Accords de pêche Mauritanie-Sénégal : poissons contre opposants

Les accords de pêche entre la Mauritanie et le Sénégal, suspendus depuis 2015, ne sont pas prêts d’être signés, sauf si Macky Sall accepte d’extrader les opposants mauritaniens installés sur son sol. C’est la condition sine qua none et non écrite qui empêcherait encore les pêcheurs de Guet Ndar de plonger leurs filets dans les eaux mauritaniennes, selon plusieurs analyses.

Pêcheurs sénégalais

La Mauritanie a fermé depuis 2015 ses eaux maritimes aux Sénégalais, surtout aux pêcheurs de Guet Ndar, habitués depuis des siècles à jeter leurs filets jusqu’aux confins de la Langue de Barbarie, comme les Mauritaniens ont depuis des siècles coutume de faire paître leurs troupeaux dans les prairies sénégalaises dans les moments de soudure. Depuis, les incidents entre pêcheurs Guet Ndariens et garde-côtes mauritaniens sont devenus monnaie courante, avec parfois des pertes d’hommes dans les rangs des pêcheurs de Saint-Louis. Cette situation de crise permanente crée ainsi une forte pression sur les autorités sénégalaises qui, année après année, usent leurs souliers dans des allers-retours infructueux entre Dakar et Nouakchott pour décrocher des accords de pêche de plus en plus liés aux humeurs du président Mohamed Abdel Aziz.

En février 2018, le président Macky Sall s’est rendu auprès de son homologue mauritanien avec qui il a signé un certain nombre de conventions, dont de nouveaux accords de pêche qui devaient être finalisés puis signés depuis le mois de mars 2018 après études par les départements concernés des deux pays. Cette bouffée d’oxygène politique accordée à Macky Sall intervenait après la mort d’un pêcheur sénégalais sous les tirs des garde-côtes mauritaniens et les incidents visant des boutiquiers mauritaniens qui s’en étaient suivis. Ce qui donnait un sursis au pouvoir sénégalais et lui permettait d’absorber la colère de la rue.

Mais ces accords n’ont pas encore été signés. Pour apaiser l’impatience des pêcheurs de Guet Ndar, le ministre sénégalais des pêches, Omar Guèye, est monté de nouveau au créneau pour justifier le retard, indiquant que les Mauritaniens disent attendre des précisions sur les délais de construction des points de débarquement, car selon la loi mauritanienne, les pêcheurs sénégalais ont l’obligation de débarquer leur prise en Mauritanie.

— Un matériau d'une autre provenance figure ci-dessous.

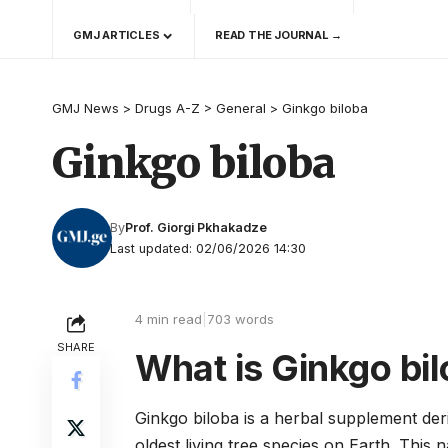
GMJ ARTICLES
READ THE JOURNAL →
GMJ News
>
Drugs A-Z
>
General
>
Ginkgo biloba
Ginkgo biloba
By
Prof. Giorgi Pkhakadze
Last updated: 02/06/2026 14:30
4 min read
|
703 words
SHARE
What is Ginkgo bi
Ginkgo biloba is a herbal supplement der
oldest living tree species on Earth. This 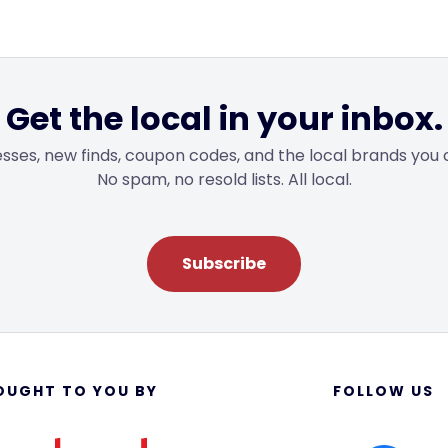
Get the local in your inbox.
sses, new finds, coupon codes, and the local brands you 
No spam, no resold lists. All local.
Subscribe
OUGHT TO YOU BY
FOLLOW US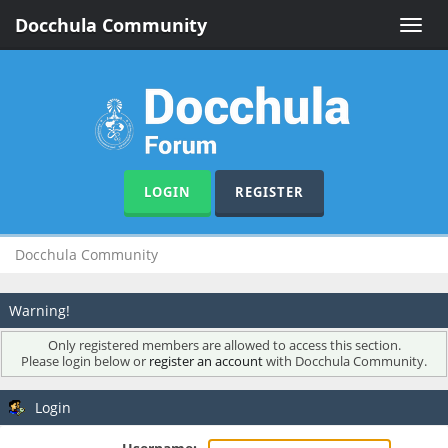
Docchula Community
Toggle
naviga
LOGIN
REGISTER
Docchula Community
Warning!
Only registered members are allowed to access this section.
Please login below or
register an account
with Docchula Community.
Login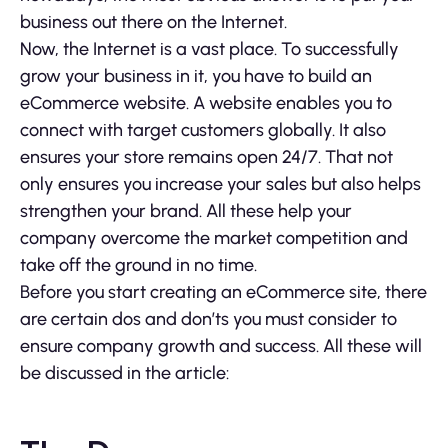
business out there on the Internet.
Now, the Internet is a vast place. To successfully
grow your business in it, you have to build an
eCommerce website. A website enables you to
connect with target customers globally. It also
ensures your store remains open 24/7. That not
only ensures you increase your sales but also helps
strengthen your brand. All these help your
company overcome the market competition and
take off the ground in no time.
Before you start creating an eCommerce site, there
are certain dos and don’ts you must consider to
ensure company growth and success. All these will
be discussed in the article: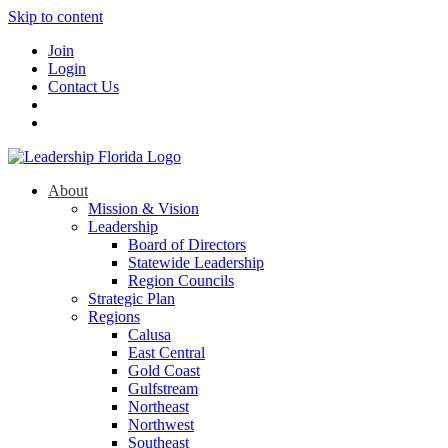
Skip to content
Join
Login
Contact Us
About
Mission & Vision
Leadership
Board of Directors
Statewide Leadership
Region Councils
Strategic Plan
Regions
Calusa
East Central
Gold Coast
Gulfstream
Northeast
Northwest
Southeast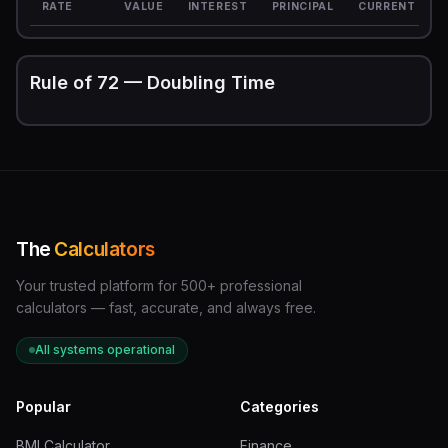
RATE
VALUE
INTEREST
PRINCIPAL
CURRENT
Rule of 72 — Doubling Time
The
Calculators
Your trusted platform for 500+ professional
calculators — fast, accurate, and always free.
All systems operational
Popular
Categories
BMI Calculator
Finance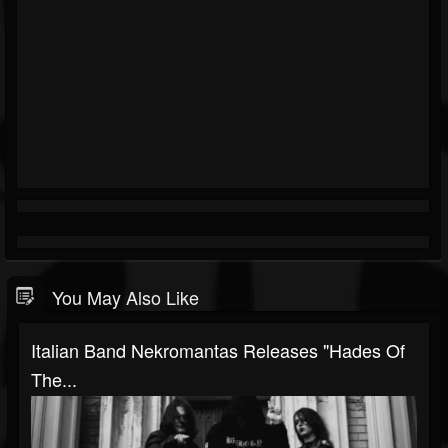
You May Also Like
Italian Band Nekromantas Releases "Hades Of
The...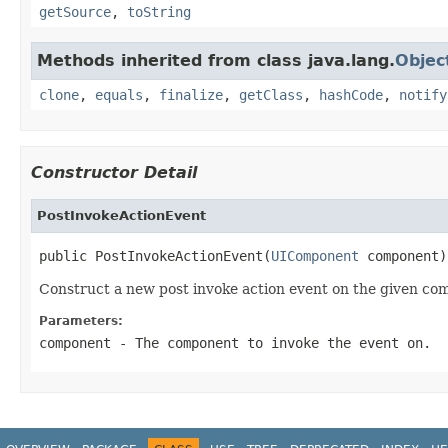
getSource
,
toString
Methods inherited from class java.lang.
Objec
clone
,
equals
,
finalize
,
getClass
,
hashCode
,
notify
Constructor Detail
PostInvokeActionEvent
public PostInvokeActionEvent(
UIComponent
 component)
Construct a new post invoke action event on the given co
Parameters:
component
- The component to invoke the event on.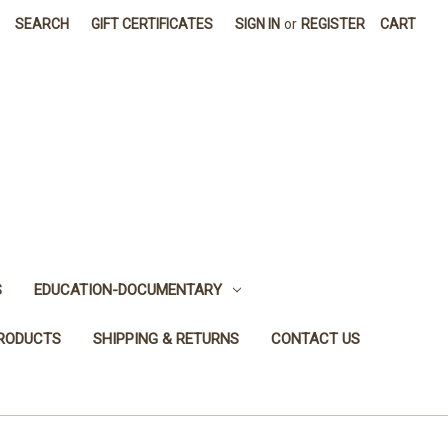
SEARCH
GIFT CERTIFICATES
SIGN IN
or
REGISTER
CART
S
EDUCATION-DOCUMENTARY
PRODUCTS
SHIPPING & RETURNS
CONTACT US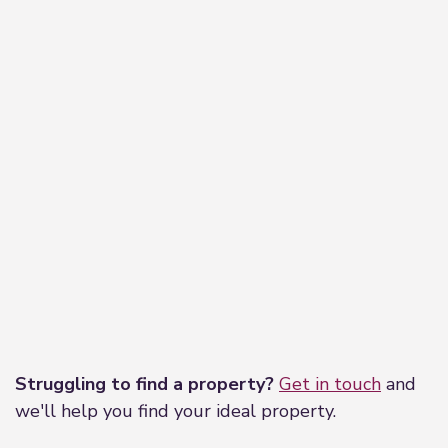
Leaflet
|
©
OpenStreetMap
contributors
Struggling to find a property?
Get in touch
and
we'll help you find your ideal property.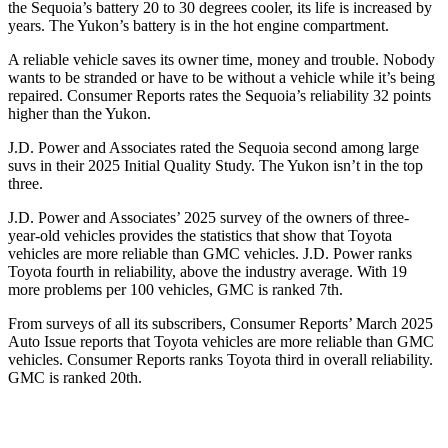
the Sequoia’s battery 20 to 30 degrees cooler, its life is increased by
years. The Yukon’s battery is in the hot engine compartment.
A reliable vehicle saves its owner time, money and trouble. Nobody
wants to be stranded or have to be without a vehicle while it’s being
repaired.
Consumer Reports
rates the Sequoia’s reliability 32 points
higher than the Yukon.
J.D. Power and Associates rated the Sequoia second among large
suvs in their 2025 Initial Quality Study. The Yukon isn’t in the top
three.
J.D. Power and Associates’ 2025 survey of the owners of three-
year-old vehicles provides the statistics that show that Toyota
vehicles are more reliable than GMC vehicles. J.D. Power ranks
Toyota fourth in reliability, above the industry average. With 19
more problems per 100 vehicles, GMC is ranked 7th.
From surveys of all its subscribers,
Consumer Reports
’ March 2025
Auto Issue reports that Toyota vehicles are more reliable than GMC
vehicles.
Consumer Reports
ranks Toyota third in overall reliability.
GMC is ranked 20th.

En réalité, les observateurs trouvent que le retard constaté dans la signature des accords de pêche est dû essentiellement aux exigences non déclarées des autorités mauritaniennes relatives à l’extradition de leurs opposants installés au Sénégal. Depuis quelques jours, l’Etat sénégalais aurait dressé une liste d’opposants mauritaniens en vue de les livrer à Mohamed Abdel Aziz. Cette liste renfermerait des artistes, des journalistes et des politiques qui ne cessent d’attaquer le pouvoir mauritanien par leurs musiques, leurs déclarations publiques ou par leurs écrits. C’est dans ce cadre que s’inscrirait l’arrestation du manager du groupe de rap «Ewlad Leblad », Ishaq. Un chantage « poissons contre opposants » contre lequel Macky Sall serait impuissant, tenaillé entre ses engagements internationaux et la pression de son opinion publique à qui il a déjà vendu l’idée que la Mauritanie signera de nouveaux accords de pêche.

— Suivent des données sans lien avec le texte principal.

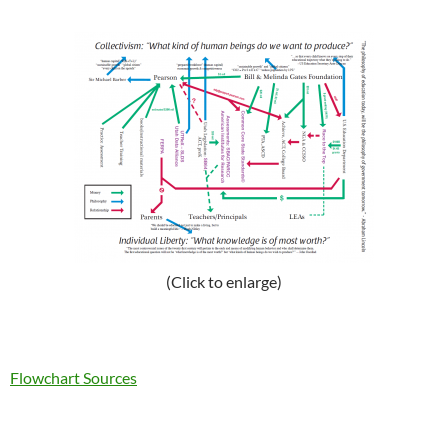
(Click to enlarge)
Flowchart Sources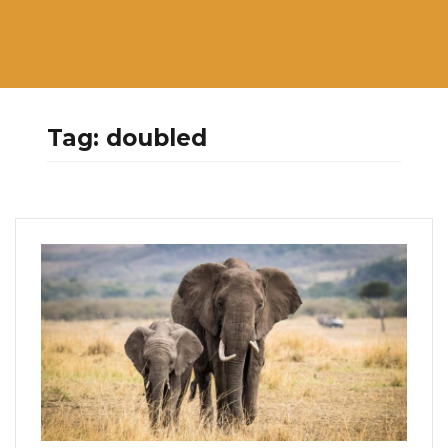
Tag:
doubled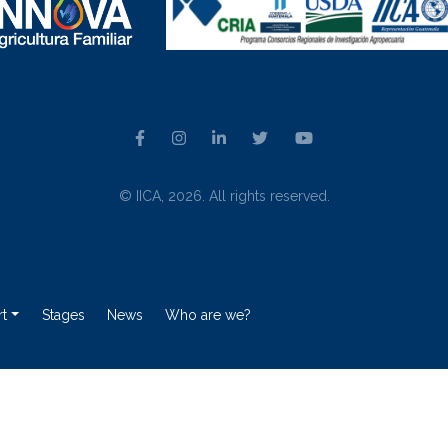
© IICA, 2026. All rights reserved.
t
Stages
News
Who are we?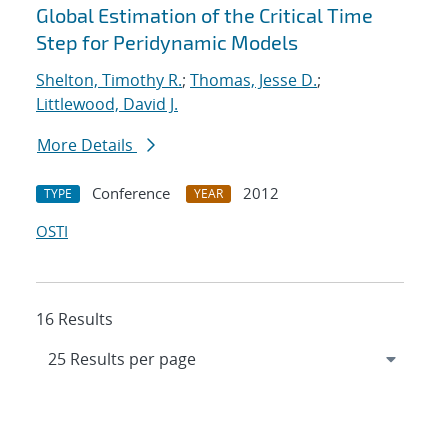
Global Estimation of the Critical Time
Step for Peridynamic Models
Shelton, Timothy R.
;
Thomas, Jesse D.
;
Littlewood, David J.
More Details
Conference
2012
TYPE
YEAR
OSTI
16 Results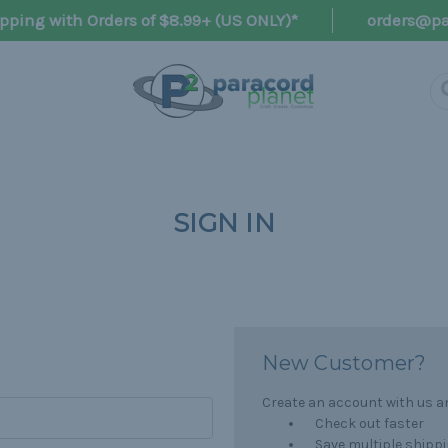
pping with Orders of $8.99+ (US ONLY)*
orders@pa
SIGN IN
New Customer?
Create an account with us and
Check out faster
Save multiple shipp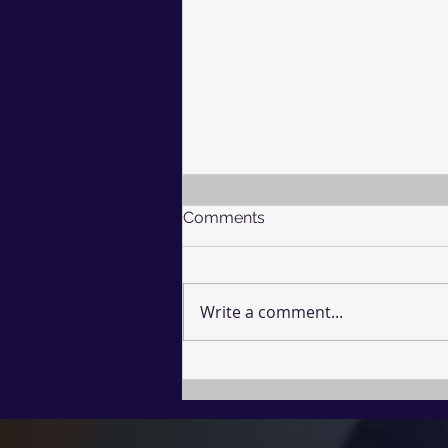
Comments
Write a comment...
The Undefended Mind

Il faut dire que Mohamed Abdel Aziz est un habitué de ce genre de chantage dans ses relations internationales. Le Maroc en a déjà payé les frais, en abdiquant devant ses exigences d’expulser l’homme d’affaires Mohamed Bouamatou. Il avait brandi, en sus de son refus de nommer pendant des années un ambassadeur au Royaume, d’autres armes comme le rapprochement avec le Polisario et l’Algérie, la construction de la route Tindouf-Atar pour concurrencer la Transnationale reliant le Maroc à l’Afrique Noire via Nouakchott, et même la possibilité de bloquer le trafic marocain sur cet axe primordial pour le Royaume.